In article <6v2dnSuFvdvtmGndRVn->, remove_this_ash@a-
hall.com enlightened us with...
> Thanks for your quick and detailed response! I'm a little confused being a
> VB person, not Javascript and haven't yet come across the term 'Float', new
> territory!
Float is a floating point numeric value, as opposed to an integer.
123.234 is a float, as is 12.32, 0.34 and so on. 123 is an integer.
(The 10 was the base; not required, but recommended.)
VB in ASP.net also has a float data type.
http://msdn.microsoft.com/library/de...l=/library/en-
us/cpref/html/frlrfSystemSingleClassParseTopic1.asp
>
> I don't quite understand though from your rewritten function how the
> function understands which form to process, as it doesn't appear to specify
> the scope, i.e. document.form.element, or am I missing something?
>
It is passing the object itself rather than a string that represents the
name of the object. (which is why you needed eval in yours, b/c you were
just passing a string that represented the name of an object.)
Think of it like this: (VB-ish)
Public Void myFunc (Object formElement, Object formElement2)
Now, the formElement object knows which form it belongs to, so you could
do
formElement.form and it would know which form you meant.

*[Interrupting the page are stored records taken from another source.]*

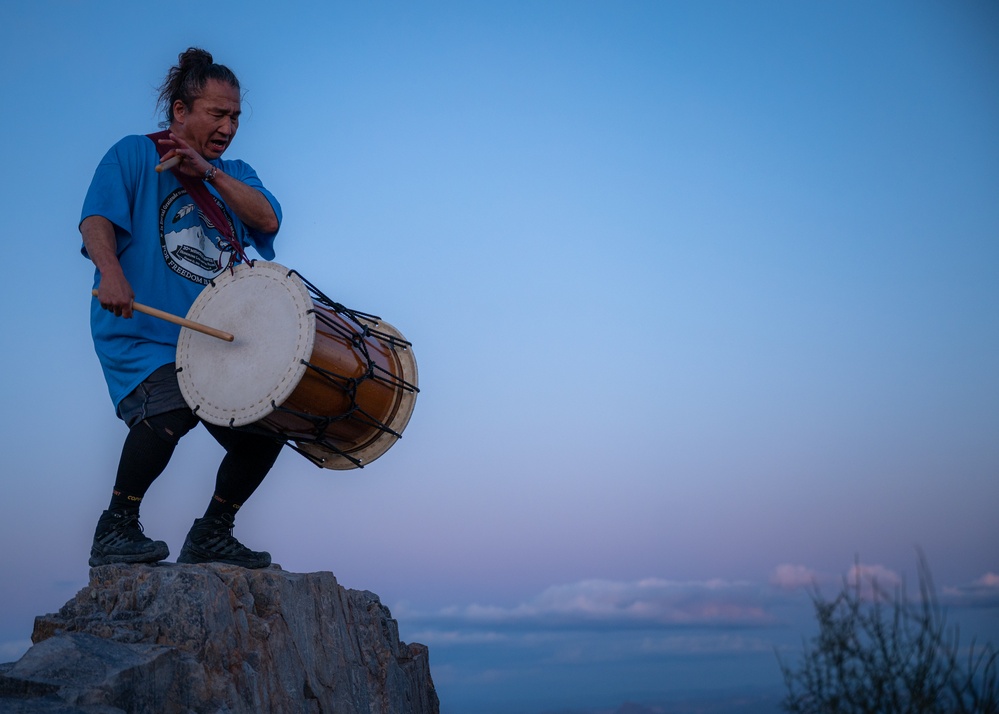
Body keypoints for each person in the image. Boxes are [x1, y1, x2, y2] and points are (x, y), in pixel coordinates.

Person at [80, 48, 285, 569]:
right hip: (144, 329)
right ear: (180, 111)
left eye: (235, 115)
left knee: (266, 432)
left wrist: (209, 173)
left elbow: (269, 221)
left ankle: (213, 532)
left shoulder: (237, 173)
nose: (228, 125)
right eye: (217, 113)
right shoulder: (132, 154)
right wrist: (111, 272)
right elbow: (96, 219)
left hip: (210, 343)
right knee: (171, 409)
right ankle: (115, 528)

But if you just
want its value, it knows that, too.
An object has attributes. One of the attributes of a form element object
is which form it belongs to. Others include its name, its ID, its type,
and its value. The form object knows what document it belongs to, and
the document knows which window it belongs to. It's all about objects.
If you haven't done any real object oriented programming, it might help
you to read a bit about that.
Does that help?
--
--
~kaeli~
Murphy's Law #2000: If enough data is collected, anything
may be proven by statistical methods.